Trois semaines avant l’élection américaine du 3 novembre 2020, le New York Post (14 octobre), un tabloïd conservateur, publie un scoop susceptible d’embarrasser le candidat démocrate, M. Joseph Biden : des courriers électroniques issus de l’ordinateur de son fils Hunter indiqueraient que ce dernier a été rémunéré par une entreprise ukrainienne désireuse de profiter de l’influence de son père. La diffusion de ces « révélations » se heurte à un obstacle inattendu : Facebook et Twitter, deux entreprises dévouées, comme chacun sait, à la libre communication des pensées et des opinions, décident de censurer l’information.

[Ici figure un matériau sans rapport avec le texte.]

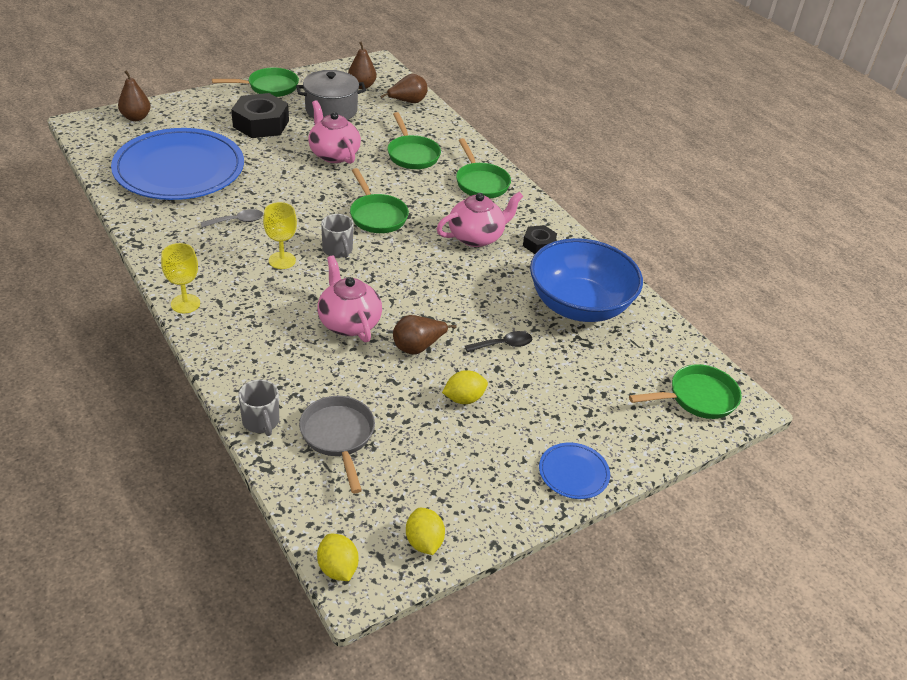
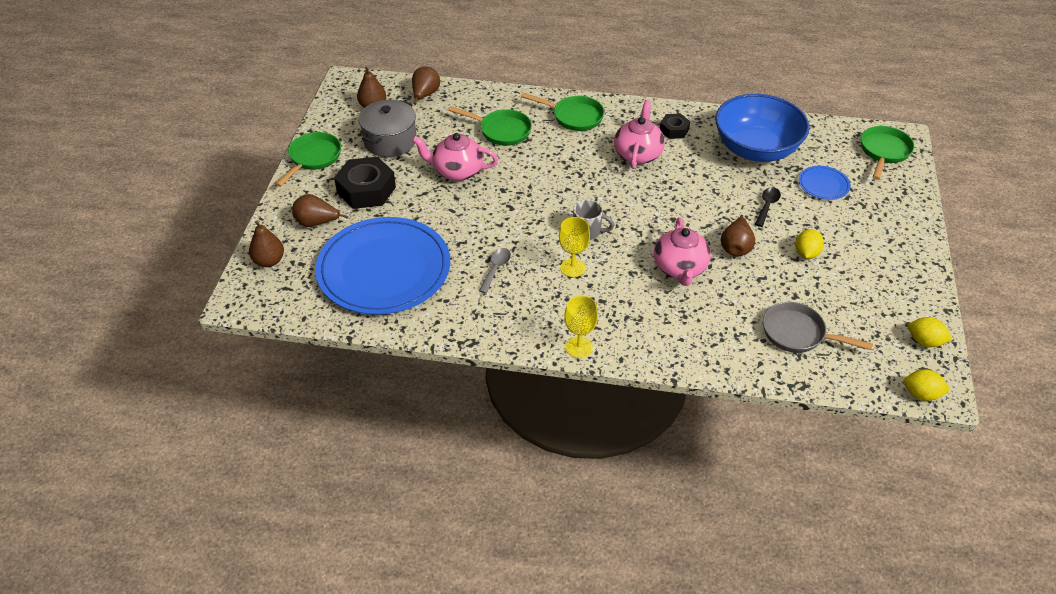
camera: 45 degrees left, 5 degrees up
(199, 119) = (317, 223): none -> brown pear
(261, 422) = (753, 366): grey mug -> none
(349, 323) = (680, 268): pink teapot -> pink teapot turned 105 degrees counterclockwise
(377, 215) = (563, 189): green pan -> none
(573, 473) = (910, 242): blue plate -> blue plate (823, 184)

Quelques heures après la mise en ligne de l’article, M. Andy Stone, un responsable des relations publiques de Facebook (et ancien communicant du Parti démocrate), annonce : « Nous réduisons sa diffusion sur notre plate-forme » (@andymstone, Twitter, 14 octobre). Simultanément, Twitter interdit à ses utilisateurs de partager tout lien vers l’enquête du New York Post, avant de… suspendre le compte du quotidien. (...)

Mais que vaut la censure sans rééducation ? Apparemment très inspirés par les pratiques du Parti communiste chinois en matière de contrôle du débat d’idées, les patrons libéraux de la Silicon Valley ont lancé une vaste campagne de rectification à destination des utilisateurs égarés au point de s’informer ailleurs que dans les médias jugés « fiables » et, à ce titre, sponsorisés par les géants du numérique. Depuis août 2020, Facebook impose un bandeau d’alerte sur les messages étiquetés suspects par ses « vérificateurs » sous-traitants : « faux », « information partiellement fausse », « cette publication manque de contexte », proclament ces bannières, qui renvoient à des articles de la presse dominante. On imagine l’épouvante des abonnés si les services postaux américains chargés d’acheminer la presse dans les boîtes aux lettres barraient d’un tampon « fake news » les exemplaires du New York Times faisant état d’un énième complot russe imaginaire et incitaient les destinataires à se brancher sur la chaîne d’information en continu RT, proche du Kremlin.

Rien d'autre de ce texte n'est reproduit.